From when we first got Monty at 10 weeks, We only put him in the crate overnight and If we were out during the day he got the run of the kitchen. We took his crate away completely at about 7 months and now he just has his bed in the kitchen. 

We do have a stairgate and he's got the free range of downstairs now unless we're out when he's back in the kitchen because he's got a bit of a thing for chewing the trim on our French windows and pulling out the telephone extension plug and giving that a good chew if he can get away with it.


----------



## wilfiboy (Sep 18, 2010)

Is the room ' safe ' for him where the crate is ? If it is then what I would do is put him in the crate as normal but leave the door open a faction then go out, but not for long, possibly leave him with a kong as you go if you don't already. You could also leave the for ajar at night. If he appears ok, leave him for longer. We thought Wilf would come scratching at the door when we were moving from a crate at night but he was so used to the routine that he was fine. We referred to his crate as his bed and once we were leaving the door open all the time we just replaced it with a bed and the routine has just continued.
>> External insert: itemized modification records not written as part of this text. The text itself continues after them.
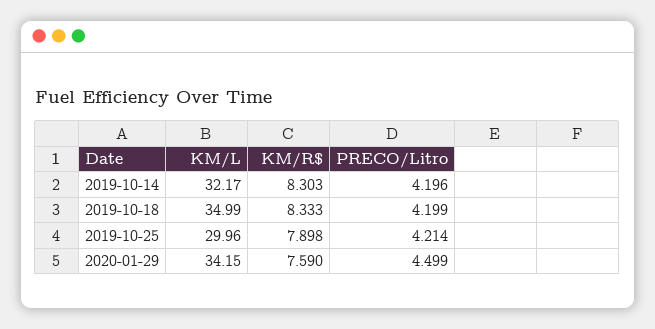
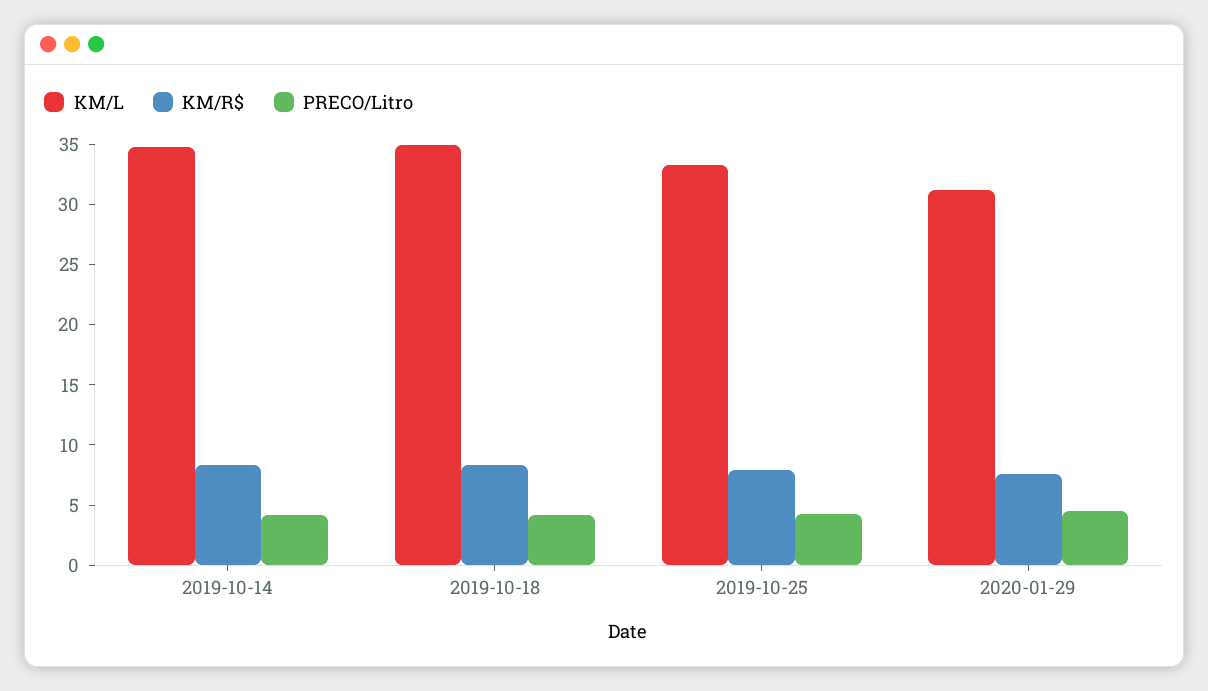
KM/L, 2019-10-14: 32.17 -> 35
KM/L, 2019-10-25: 29.96 -> 33
KM/L, 2020-01-29: 34.15 -> 31

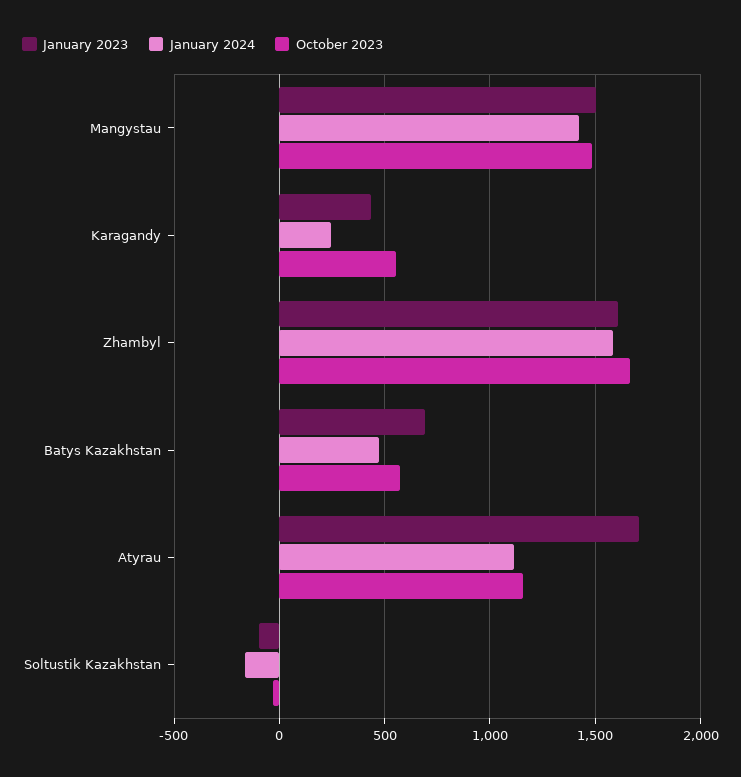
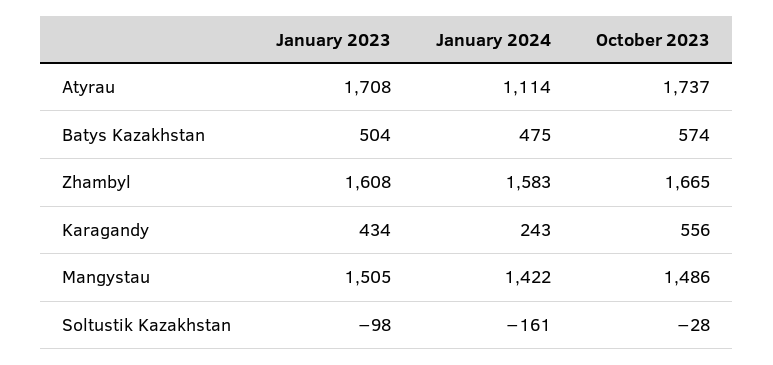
January 2023, Batys Kazakhstan: 700 -> 504
October 2023, Atyrau: 1150 -> 1737

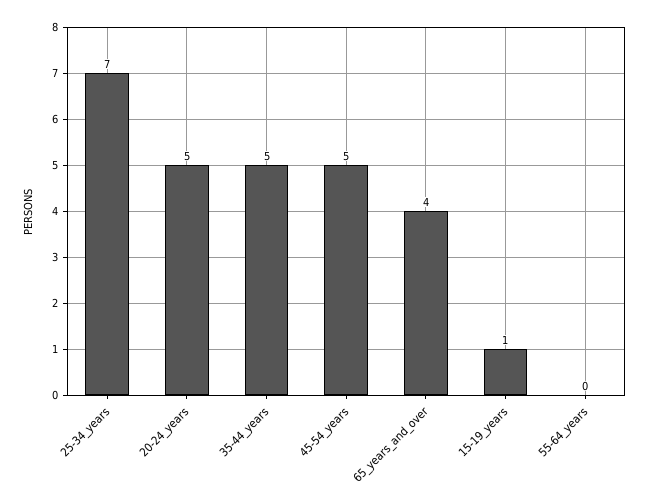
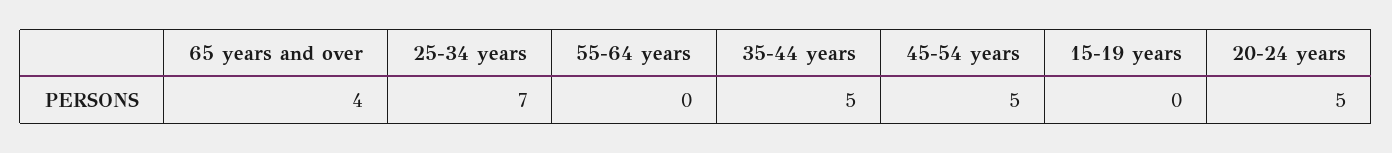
15-19_years: 1 -> 0

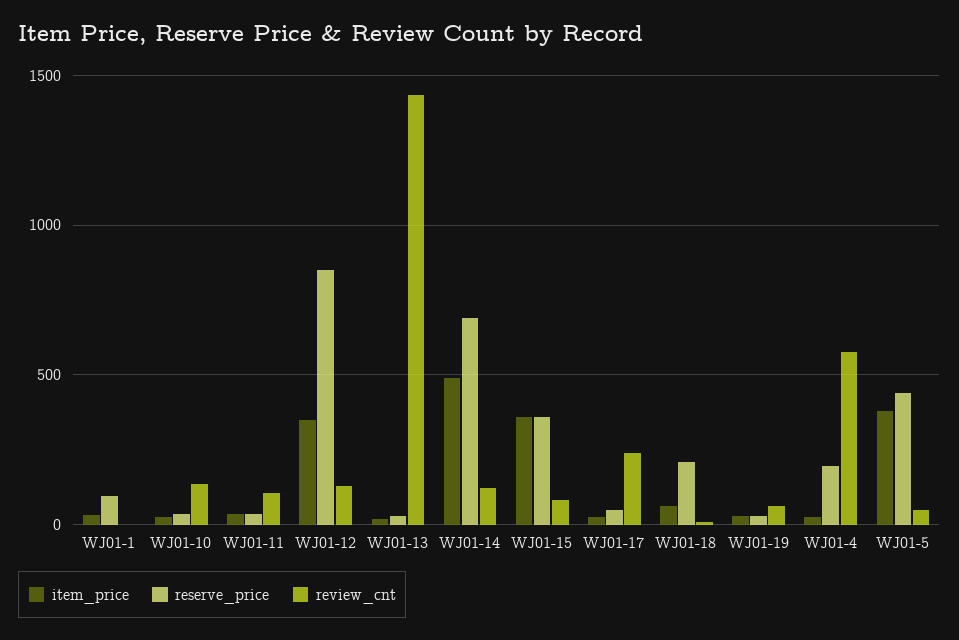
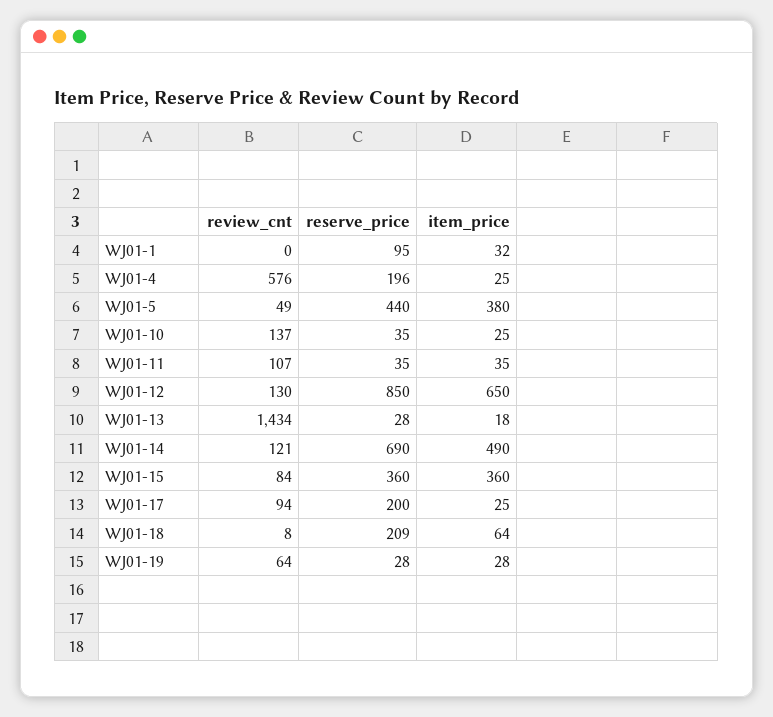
item_price, WJ01-12: 350 -> 650
reserve_price, WJ01-17: 50 -> 200
review_cnt, WJ01-17: 250 -> 94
Good luck, I'm sure it will go smoothly x


----------



## senyma (Sep 17, 2012)

Thanks so much for all of your thoughts and suggestions....we will progress slowly on this.....right now I have a neigbor who is home most days and LOVES my POO...she wanted to get a puppy herself(she has a miniture poodle that is 11yrs old and is becoming friendly with Hachi)....this is a blessing for us...but we are exploring moore ways to give hachi a bit more Free space...appreciating all of your advise  Senyma


----------



## Hfd (Aug 19, 2011)

Billy has always been crated on a night and at first was crated when we left him for short periods.
As the time he was left increased - up to 4hours we also left the crate door open giving him the run of the kitchen / dining and utility. He has a bed near the patio doors and has never chewed anything (we leave radio on, toys, food / water and he gets something to chew when we go out.
He is 18 months now and if I am just popping out for 30 mins or so I leave him the run of the house, any more than an hour and he goes in the kitchen.
We still use the crate at night as he seems happy to go in and on the 2 occasions he has been left out (once when neutered and once when we were drunk!) he seemed to be unsettled by it. I would say just pop out for 20 mins one day and leave the crate open in a safe room then go from there.


----------



## Kody&Beau (Aug 18, 2012)

My two did have the run of the kitchen and utility room when I went out but I have now had to put a stair gate up and just let them have the utility room because Kody disgraced himself by chewing all my dining room chairs in the kitchen one day, two had to be thrown away four I've managed to save with little corners out of the tops of the chairs. Naughty Kody x


----------